In the lead-up I felt many of the same symptoms of a major break-up:

  • Desperately missed feeling connected and needed. What was I supposed to do now? My Blackberry was gone, my team was gone. The isolation and feeling of loss was unbearable at times.
  • Obsessed over all the time and money I “lost.” Clearly the large “investment” in my crush’s long term future was not going to pay off.
  • Threw away anything that reminded me of my old flame. For years, I would not wear anything green.
  • Couldn’t talk or think about anything else. What else was interesting?
  • Gained 10 lbs (maybe more), mostly due to lethargy.
  • Couldn’t imagine being with anyone else ever again.
  • Missed speaking the language that we had developed. Would all this shared knowledge ever be useful or valuable again?

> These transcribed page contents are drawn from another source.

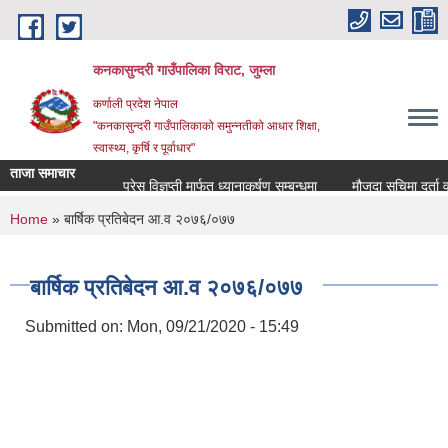
Skip to main content
कनकासुन्दरी गाउँपालिका विराट, जुम्ला
कर्णाली प्रदेश नेपाल
"कनकासुन्दरी गाउँपालिकाको समुन्नतीको आधार शिक्षा,
स्वास्थ्य, कृर्षि र पूर्वाधार"
ताजा समाचार
प्रेस विज्ञप्ती मार्फत ध्यानाकर्षण सम्बन्धमा
मौजुदा सुचिमा दर्ता वा अद्
You are here
Home
» बार्षिक प्रतिबेदन आ.व २०७६/०७७
बार्षिक प्रतिबेदन आ.व २०७६/०७७
Submitted on:
Mon, 09/21/2020 - 15:49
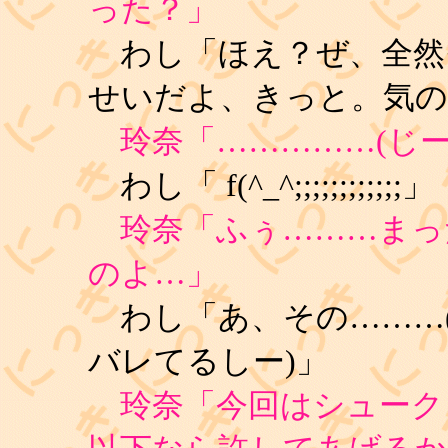
った？」
わし「ほえ？ぜ、全然
せいだよ、きっと。気の
玲奈「……………(じー
わし「 f(^_^;;;;;;;;;;;;」
玲奈「ふぅ………まっ
のよ…」
わし「あ、その………
バレてるしー)」
玲奈「今回はシュークリ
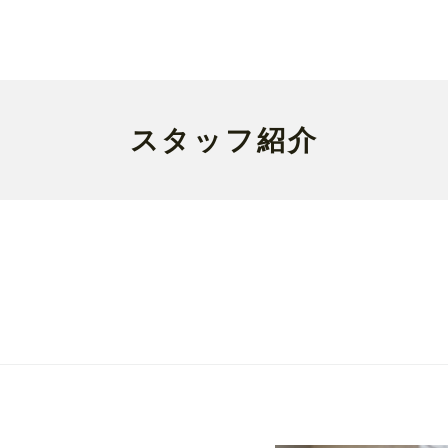
スタッフ紹介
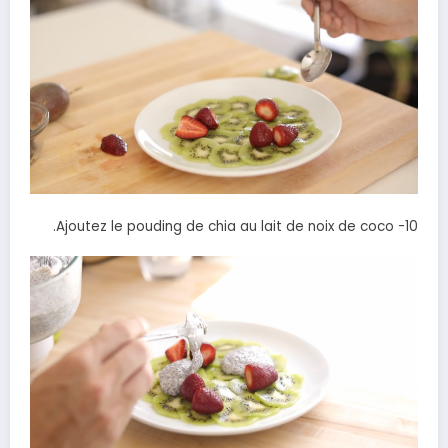
10- Ajoutez le pouding de chia au lait de noix de coco.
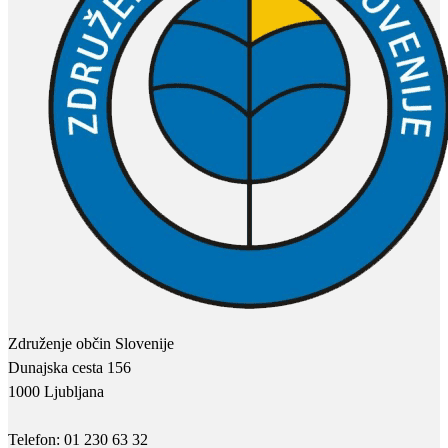
Združenje občin Slovenije
Dunajska cesta 156
1000 Ljubljana
Telefon: 01 230 63 32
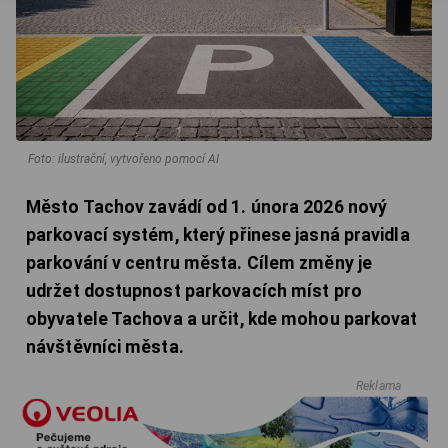
Foto: ilustrační, vytvořeno pomocí AI
Město Tachov zavádí od 1. února 2026 nový
parkovací systém, který přinese jasná pravidla
parkování v centru města. Cílem změny je
udržet dostupnost parkovacích míst pro
obyvatele Tachova a určit, kde mohou parkovat
návštěvníci města.
Reklama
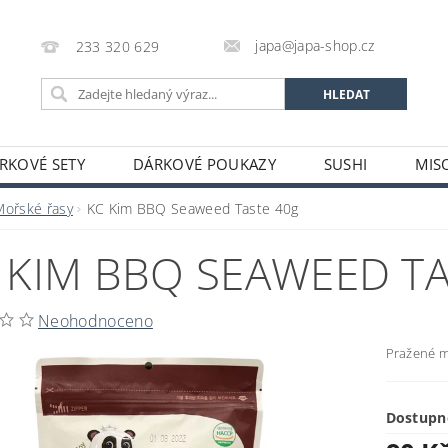
japa@japa-shop.cz
233 320 629
RKOVÉ SETY
DÁRKOVÉ POUKAZY
SUSHI
MIS
NUDLE A POLÉVKY
RÝŽE A OBILOVINY
ZELENINA
Mořské řasy
KC Kim BBQ Seaweed Taste 40g
ALKOHOL
NÁPOJE
ČAJE
SUŠENÉ POTRAVINY
 KIM BBQ SEAWEED T
STATNÍ
JAPONSKÉ FIGURKY
LEKCE VAŘENÍ
PR
OŽÍ
POTRAVINY S PROŠLÝM DATEM MINIMÁLNÍ TRVANLIV
Neohodnoceno
A A PLATBY
Pražené m
Dostupn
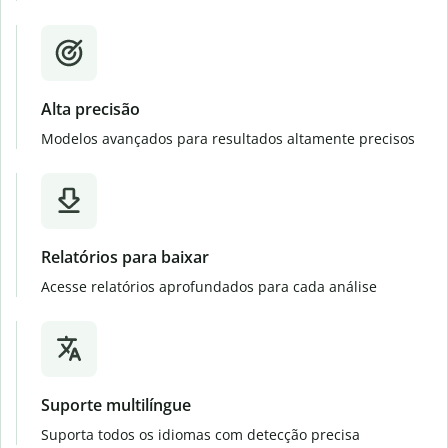
Alta precisão
Modelos avançados para resultados altamente precisos
Relatórios para baixar
Acesse relatórios aprofundados para cada análise
Suporte multilíngue
Suporta todos os idiomas com detecção precisa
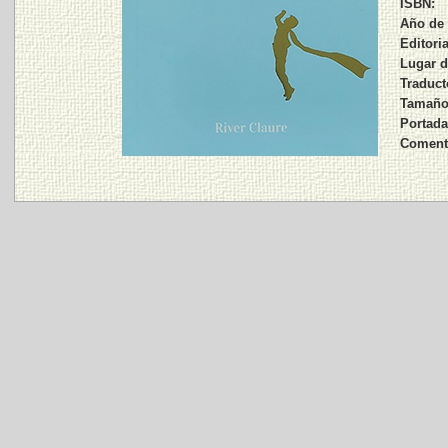
ISBN:
Año de 
Editoria
Lugar d
Traduct
Tamaño,
Portada
Comenta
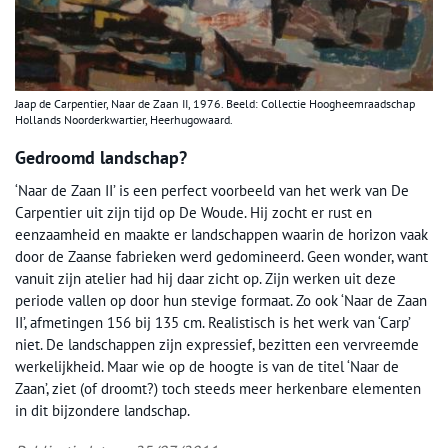
Jaap de Carpentier, Naar de Zaan II, 1976. Beeld: Collectie Hoogheemraadschap
Hollands Noorderkwartier, Heerhugowaard.
Gedroomd landschap?
‘Naar de Zaan II’ is een perfect voorbeeld van het werk van De
Carpentier uit zijn tijd op De Woude. Hij zocht er rust en
eenzaamheid en maakte er landschappen waarin de horizon vaak
door de Zaanse fabrieken werd gedomineerd. Geen wonder, want
vanuit zijn atelier had hij daar zicht op. Zijn werken uit deze
periode vallen op door hun stevige formaat. Zo ook ‘Naar de Zaan
II’, afmetingen 156 bij 135 cm. Realistisch is het werk van ‘Carp’
niet. De landschappen zijn expressief, bezitten een vervreemde
werkelijkheid. Maar wie op de hoogte is van de titel ‘Naar de
Zaan’, ziet (of droomt?) toch steeds meer herkenbare elementen
in dit bijzondere landschap.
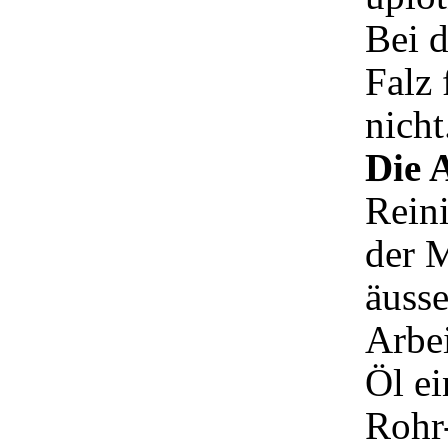
Bei d
Falz 
nicht
Die 
Reini
der M
äusse
Arbe
Öl ei
Rohr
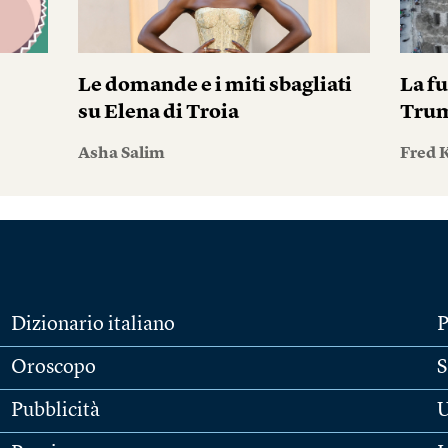
Le domande e i miti sbagliati
La fu
su Elena di Troia
Tru
Asha Salim
Fred 
Dizionario italiano
P
Oroscopo
S
Pubblicità
U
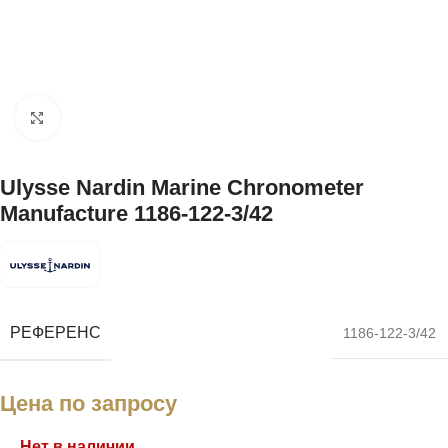
Нажмите, чтобы увеличить
Ulysse Nardin Marine Chronometer
Manufacture 1186-122-3/42
РЕФЕРЕНС
1186-122-3/42
Цена по запросу
Нет в наличии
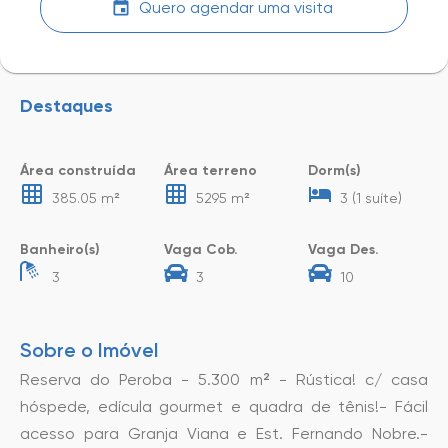
Quero agendar uma visita
Destaques
Área construída
Área terreno
Dorm(s)
385.05 m²
5295 m²
3 (1 suíte)
Banheiro(s)
Vaga Cob.
Vaga Des.
3
3
10
Sobre o Imóvel
Reserva do Peroba - 5.300 m² - Rústica! c/ casa
hóspede, edícula gourmet e quadra de tênis!- Fácil
acesso para Granja Viana e Est. Fernando Nobre.-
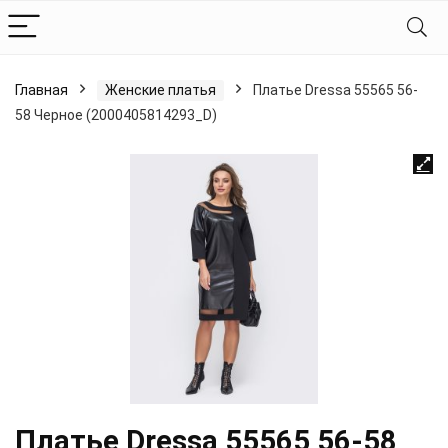
Главная
Женские платья
Платье Dressa 55565 56-
58 Черное (2000405814293_D)
Платье Dressa 55565 56-58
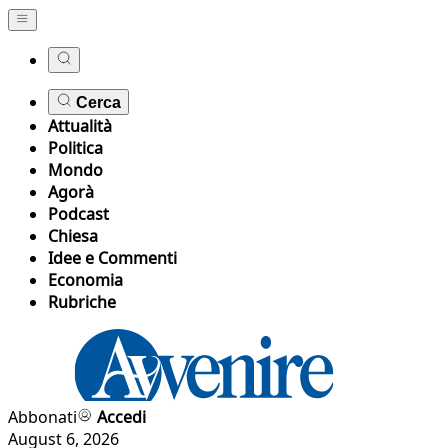
Cerca
Attualità
Politica
Mondo
Agorà
Podcast
Chiesa
Idee e Commenti
Economia
Rubriche
Abbonati
Accedi
August 6, 2026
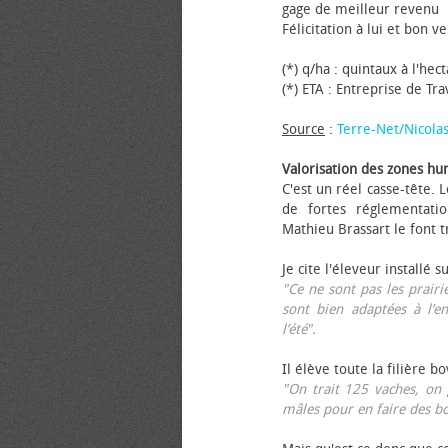
gage de meilleur revenu
Félicitation à lui et bon ve
(*) q/ha : quintaux à l'hec
(*) ETA : Entreprise de Tr
Source
:
Terre-Net/Nicola
Valorisation des zones hu
C'est un réel casse-tête.
de fortes réglementati
Mathieu Brassart le font t
Je cite l'éleveur installé s
"Ce ne sont pas les prairie
sont bien adaptées à l’e
l’été".
Il élève toute la filière b
"On trait 125 vaches, on 
mâles pour en faire des b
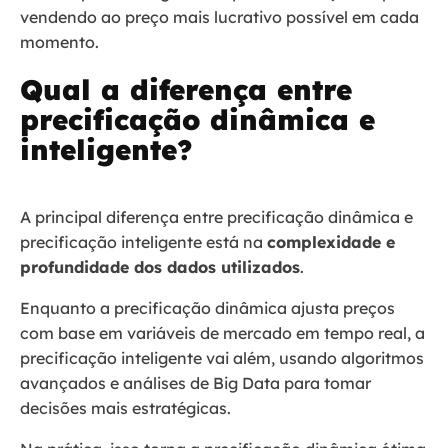
vendendo ao preço mais lucrativo possível em cada
momento.
Qual a diferença entre
precificação dinâmica e
inteligente?
A principal diferença entre precificação dinâmica e
precificação inteligente está na
complexidade e
profundidade dos dados utilizados
.
Enquanto a precificação dinâmica ajusta preços
com base em variáveis de mercado em tempo real, a
precificação inteligente vai além, usando algoritmos
avançados e análises de Big Data para tomar
decisões mais estratégicas.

Years later, I still think about PBT, but largely in a positive way:

  • Many of the employees held a “wake” and wrote and read poems about the “hot sensors that burned us.” Going through such an extreme situation with a group of people really bonds you.
  • I often ask people casually what they think of biometrics; at a brunch last weekend I offhandedly asked if fear of a cut off finger would prohibit them from signing up for a biometric fingerprint system.
  • I ask cashiers what they think of Square, RFID, or any other new point-of-sale system.
  • I can finally wear green again. At an ex-PBTer party, I took home some PBT finger puppets, and smile when I see my cat playing with them.
  • I feel an affinity and am proud and honored to have been a part of the experience.


  • Great to hear someone speak of their business like it is their “Significant Other”; makes it easier to relate to the business’ demise on such an intimate level. Thanks for the honesty and yet another story that will undoubtedly inspire those who choose this particular path. Best of luck wherever the path leads.